### Records supplied

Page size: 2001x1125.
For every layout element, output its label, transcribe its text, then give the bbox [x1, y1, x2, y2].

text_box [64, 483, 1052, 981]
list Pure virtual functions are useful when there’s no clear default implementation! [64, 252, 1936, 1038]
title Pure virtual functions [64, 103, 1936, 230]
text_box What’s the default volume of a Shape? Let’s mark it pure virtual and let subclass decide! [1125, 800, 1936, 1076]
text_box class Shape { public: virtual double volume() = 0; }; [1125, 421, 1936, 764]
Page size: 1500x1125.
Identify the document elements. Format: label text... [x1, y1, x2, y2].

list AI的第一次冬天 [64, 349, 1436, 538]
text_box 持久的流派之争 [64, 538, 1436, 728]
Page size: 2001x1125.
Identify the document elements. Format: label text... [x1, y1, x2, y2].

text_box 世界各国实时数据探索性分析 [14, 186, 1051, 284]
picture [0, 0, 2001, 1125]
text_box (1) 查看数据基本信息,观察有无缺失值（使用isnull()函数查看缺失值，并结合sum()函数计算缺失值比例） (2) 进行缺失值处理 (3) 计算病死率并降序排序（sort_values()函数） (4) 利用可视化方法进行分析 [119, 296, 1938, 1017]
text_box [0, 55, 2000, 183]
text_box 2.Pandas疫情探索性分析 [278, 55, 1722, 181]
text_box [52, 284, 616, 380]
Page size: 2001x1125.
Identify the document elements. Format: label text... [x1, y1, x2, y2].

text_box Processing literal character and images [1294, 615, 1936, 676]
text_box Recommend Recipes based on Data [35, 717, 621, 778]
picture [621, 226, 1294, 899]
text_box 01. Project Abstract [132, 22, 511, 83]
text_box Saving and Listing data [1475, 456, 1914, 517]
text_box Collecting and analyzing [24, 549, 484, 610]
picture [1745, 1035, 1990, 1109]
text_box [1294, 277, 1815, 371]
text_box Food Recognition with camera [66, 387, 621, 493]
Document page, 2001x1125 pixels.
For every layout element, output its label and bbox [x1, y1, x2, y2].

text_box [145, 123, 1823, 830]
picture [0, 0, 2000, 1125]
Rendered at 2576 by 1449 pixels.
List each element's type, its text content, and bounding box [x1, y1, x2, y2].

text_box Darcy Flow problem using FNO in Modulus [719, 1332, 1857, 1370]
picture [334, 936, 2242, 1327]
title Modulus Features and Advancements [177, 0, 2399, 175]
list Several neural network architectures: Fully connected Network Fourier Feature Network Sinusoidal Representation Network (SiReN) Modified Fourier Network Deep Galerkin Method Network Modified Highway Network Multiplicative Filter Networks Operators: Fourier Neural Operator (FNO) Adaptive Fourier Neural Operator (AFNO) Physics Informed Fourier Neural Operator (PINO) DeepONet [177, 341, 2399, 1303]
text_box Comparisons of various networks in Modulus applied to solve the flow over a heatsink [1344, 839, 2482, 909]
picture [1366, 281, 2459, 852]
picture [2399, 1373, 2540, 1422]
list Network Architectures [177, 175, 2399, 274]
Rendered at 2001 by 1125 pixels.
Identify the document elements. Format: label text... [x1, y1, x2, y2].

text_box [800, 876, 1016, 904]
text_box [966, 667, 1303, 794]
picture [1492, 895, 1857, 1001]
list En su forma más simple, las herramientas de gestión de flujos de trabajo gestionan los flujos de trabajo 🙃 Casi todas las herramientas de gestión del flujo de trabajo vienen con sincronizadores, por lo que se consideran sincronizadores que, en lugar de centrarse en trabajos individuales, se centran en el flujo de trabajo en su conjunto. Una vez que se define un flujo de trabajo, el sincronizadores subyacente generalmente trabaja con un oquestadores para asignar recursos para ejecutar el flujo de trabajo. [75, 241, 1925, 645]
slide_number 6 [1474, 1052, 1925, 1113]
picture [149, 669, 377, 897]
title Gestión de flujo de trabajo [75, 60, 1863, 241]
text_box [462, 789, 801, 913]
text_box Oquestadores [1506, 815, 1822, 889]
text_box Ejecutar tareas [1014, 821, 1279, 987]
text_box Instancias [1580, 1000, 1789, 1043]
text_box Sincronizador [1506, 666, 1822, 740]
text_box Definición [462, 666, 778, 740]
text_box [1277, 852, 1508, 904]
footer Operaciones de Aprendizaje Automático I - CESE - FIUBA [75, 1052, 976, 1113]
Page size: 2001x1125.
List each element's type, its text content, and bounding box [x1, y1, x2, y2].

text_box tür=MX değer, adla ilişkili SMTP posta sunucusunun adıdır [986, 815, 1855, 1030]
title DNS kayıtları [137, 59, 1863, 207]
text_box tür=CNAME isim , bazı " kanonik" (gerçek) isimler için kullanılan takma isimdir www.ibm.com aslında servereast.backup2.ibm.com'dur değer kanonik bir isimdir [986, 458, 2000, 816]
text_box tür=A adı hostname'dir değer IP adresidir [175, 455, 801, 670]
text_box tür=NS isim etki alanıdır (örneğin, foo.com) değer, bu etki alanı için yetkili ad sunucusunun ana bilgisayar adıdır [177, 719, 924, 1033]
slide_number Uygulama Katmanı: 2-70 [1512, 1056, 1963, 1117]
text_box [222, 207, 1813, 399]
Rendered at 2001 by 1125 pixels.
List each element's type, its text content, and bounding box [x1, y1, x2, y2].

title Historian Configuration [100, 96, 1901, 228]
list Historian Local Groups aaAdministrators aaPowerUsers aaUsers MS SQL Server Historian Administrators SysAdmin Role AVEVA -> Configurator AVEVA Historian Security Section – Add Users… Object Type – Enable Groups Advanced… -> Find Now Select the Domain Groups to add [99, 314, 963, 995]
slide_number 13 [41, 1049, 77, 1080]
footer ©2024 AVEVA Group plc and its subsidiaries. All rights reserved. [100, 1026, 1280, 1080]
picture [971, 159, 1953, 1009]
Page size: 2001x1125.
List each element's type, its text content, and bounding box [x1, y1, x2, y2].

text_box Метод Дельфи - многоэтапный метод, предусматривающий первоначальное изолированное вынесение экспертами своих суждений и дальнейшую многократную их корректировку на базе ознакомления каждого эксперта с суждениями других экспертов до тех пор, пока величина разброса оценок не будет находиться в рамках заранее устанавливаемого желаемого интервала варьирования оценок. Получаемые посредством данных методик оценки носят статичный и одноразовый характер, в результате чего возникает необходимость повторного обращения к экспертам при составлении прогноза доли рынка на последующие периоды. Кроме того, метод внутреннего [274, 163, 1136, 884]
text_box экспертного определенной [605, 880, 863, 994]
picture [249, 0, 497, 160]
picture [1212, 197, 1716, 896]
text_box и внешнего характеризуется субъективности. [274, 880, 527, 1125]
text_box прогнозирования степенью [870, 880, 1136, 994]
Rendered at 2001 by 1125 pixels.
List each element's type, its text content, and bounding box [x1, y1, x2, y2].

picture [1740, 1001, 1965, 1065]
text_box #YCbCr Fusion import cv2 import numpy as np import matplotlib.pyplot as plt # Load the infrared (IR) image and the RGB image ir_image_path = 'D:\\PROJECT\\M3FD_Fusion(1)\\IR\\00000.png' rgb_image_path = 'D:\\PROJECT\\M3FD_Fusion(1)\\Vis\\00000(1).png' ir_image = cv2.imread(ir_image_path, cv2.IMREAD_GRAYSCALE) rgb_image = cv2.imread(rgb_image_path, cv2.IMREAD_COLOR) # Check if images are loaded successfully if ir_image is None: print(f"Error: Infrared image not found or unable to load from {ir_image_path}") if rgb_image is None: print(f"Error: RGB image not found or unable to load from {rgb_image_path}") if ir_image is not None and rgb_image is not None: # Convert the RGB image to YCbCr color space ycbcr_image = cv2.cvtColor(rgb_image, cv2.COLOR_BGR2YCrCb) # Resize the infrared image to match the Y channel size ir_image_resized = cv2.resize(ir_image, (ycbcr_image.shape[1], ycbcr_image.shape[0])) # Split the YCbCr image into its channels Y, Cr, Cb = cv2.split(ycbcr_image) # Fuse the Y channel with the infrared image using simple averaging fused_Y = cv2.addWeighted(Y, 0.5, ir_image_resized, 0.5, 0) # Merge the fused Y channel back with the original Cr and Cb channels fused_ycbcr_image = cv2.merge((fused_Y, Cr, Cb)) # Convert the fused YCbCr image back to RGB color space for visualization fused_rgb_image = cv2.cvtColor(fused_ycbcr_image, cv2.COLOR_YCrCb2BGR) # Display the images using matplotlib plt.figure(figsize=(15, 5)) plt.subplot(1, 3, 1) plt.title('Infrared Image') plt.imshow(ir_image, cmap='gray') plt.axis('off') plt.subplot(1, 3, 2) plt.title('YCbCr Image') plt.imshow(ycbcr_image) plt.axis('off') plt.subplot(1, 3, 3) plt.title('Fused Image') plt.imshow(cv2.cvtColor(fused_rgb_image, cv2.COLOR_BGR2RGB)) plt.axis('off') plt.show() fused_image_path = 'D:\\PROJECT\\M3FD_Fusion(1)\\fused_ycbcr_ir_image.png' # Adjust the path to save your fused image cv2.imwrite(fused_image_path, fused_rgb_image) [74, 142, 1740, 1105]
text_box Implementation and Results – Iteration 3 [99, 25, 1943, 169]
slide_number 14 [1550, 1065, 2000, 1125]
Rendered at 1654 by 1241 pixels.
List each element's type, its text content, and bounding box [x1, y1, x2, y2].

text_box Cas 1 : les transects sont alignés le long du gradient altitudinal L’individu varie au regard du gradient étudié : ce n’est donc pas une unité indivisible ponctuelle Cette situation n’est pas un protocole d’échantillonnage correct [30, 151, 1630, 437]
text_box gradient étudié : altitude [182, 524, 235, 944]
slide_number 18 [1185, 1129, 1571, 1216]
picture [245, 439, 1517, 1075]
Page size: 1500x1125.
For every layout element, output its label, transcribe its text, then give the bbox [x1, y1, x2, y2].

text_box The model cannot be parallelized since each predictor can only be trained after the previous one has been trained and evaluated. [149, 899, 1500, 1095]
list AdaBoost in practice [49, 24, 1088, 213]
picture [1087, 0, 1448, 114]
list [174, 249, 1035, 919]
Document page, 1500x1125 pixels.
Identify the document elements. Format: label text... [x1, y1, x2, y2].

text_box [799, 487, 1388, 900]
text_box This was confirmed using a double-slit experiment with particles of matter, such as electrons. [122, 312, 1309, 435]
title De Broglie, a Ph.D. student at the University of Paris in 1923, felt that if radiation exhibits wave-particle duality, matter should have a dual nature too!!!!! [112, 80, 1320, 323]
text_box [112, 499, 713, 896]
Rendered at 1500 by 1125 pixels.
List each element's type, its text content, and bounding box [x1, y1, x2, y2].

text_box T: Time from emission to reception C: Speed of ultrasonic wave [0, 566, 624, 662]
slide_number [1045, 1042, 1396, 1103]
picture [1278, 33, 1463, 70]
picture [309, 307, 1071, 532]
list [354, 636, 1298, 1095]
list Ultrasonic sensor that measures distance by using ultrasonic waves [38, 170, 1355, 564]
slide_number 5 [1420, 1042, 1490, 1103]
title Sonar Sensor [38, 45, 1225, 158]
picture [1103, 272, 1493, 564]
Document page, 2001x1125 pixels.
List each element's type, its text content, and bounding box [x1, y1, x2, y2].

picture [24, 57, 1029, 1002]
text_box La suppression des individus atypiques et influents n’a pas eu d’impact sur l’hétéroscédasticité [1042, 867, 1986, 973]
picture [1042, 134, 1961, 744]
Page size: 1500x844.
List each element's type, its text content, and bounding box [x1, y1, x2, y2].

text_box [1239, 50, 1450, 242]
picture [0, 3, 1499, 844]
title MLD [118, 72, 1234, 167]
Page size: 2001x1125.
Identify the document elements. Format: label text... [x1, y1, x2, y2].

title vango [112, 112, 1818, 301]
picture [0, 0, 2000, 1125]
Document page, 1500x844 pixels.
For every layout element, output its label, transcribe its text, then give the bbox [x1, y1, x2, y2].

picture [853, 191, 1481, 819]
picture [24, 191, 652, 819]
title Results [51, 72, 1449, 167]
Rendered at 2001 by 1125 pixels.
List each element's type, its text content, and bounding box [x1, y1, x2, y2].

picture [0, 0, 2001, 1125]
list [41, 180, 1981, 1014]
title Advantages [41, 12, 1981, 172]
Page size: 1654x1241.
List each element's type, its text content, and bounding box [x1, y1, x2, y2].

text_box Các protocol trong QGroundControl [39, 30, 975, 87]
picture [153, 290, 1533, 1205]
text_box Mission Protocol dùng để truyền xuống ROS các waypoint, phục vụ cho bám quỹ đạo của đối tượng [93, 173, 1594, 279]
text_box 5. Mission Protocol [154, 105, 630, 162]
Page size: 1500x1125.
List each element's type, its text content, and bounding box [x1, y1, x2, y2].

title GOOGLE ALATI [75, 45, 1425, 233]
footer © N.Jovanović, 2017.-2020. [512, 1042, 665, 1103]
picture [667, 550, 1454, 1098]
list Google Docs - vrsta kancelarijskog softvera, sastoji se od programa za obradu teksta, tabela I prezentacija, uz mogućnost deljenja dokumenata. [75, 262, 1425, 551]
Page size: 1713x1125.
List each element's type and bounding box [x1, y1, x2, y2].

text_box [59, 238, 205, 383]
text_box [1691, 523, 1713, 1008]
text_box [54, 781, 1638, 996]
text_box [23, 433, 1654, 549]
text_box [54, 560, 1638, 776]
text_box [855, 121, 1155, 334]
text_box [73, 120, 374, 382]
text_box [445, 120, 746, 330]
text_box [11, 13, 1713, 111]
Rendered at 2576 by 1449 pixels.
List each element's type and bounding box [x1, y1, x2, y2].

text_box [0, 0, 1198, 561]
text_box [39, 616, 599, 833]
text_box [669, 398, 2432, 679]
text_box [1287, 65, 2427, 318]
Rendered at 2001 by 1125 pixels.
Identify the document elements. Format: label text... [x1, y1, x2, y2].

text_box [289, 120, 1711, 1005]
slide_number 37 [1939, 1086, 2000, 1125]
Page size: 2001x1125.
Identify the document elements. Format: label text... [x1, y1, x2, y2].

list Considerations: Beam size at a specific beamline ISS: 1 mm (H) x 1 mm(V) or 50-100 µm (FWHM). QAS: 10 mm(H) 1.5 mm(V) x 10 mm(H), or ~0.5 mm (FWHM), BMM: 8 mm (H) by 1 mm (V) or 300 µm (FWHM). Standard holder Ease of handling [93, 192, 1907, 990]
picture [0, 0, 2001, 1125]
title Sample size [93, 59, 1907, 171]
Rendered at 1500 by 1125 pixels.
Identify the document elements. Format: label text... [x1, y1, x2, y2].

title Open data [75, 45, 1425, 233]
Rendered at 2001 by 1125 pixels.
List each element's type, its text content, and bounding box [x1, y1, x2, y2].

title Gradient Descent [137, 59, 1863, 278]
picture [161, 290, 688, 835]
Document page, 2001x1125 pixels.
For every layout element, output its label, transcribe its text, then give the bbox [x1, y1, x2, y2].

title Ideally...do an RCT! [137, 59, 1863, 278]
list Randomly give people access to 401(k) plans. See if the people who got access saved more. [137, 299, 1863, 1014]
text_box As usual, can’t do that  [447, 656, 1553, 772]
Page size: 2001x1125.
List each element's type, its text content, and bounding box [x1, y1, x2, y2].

### About this exercise
Go through the material above and output exactly the lines from the one containing "text_box [1239, 50, 1450, 242]" through the one containing "Page size: 1654x1241.".

### Exercise answer
text_box [1239, 50, 1450, 242]
picture [0, 3, 1499, 844]
title MLD [118, 72, 1234, 167]
Page size: 2001x1125.
Identify the document elements. Format: label text... [x1, y1, x2, y2].

title vango [112, 112, 1818, 301]
picture [0, 0, 2000, 1125]
Document page, 1500x844 pixels.
For every layout element, output its label, transcribe its text, then give the bbox [x1, y1, x2, y2].

picture [853, 191, 1481, 819]
picture [24, 191, 652, 819]
title Results [51, 72, 1449, 167]
Rendered at 2001 by 1125 pixels.
List each element's type, its text content, and bounding box [x1, y1, x2, y2].

picture [0, 0, 2001, 1125]
list [41, 180, 1981, 1014]
title Advantages [41, 12, 1981, 172]
Page size: 1654x1241.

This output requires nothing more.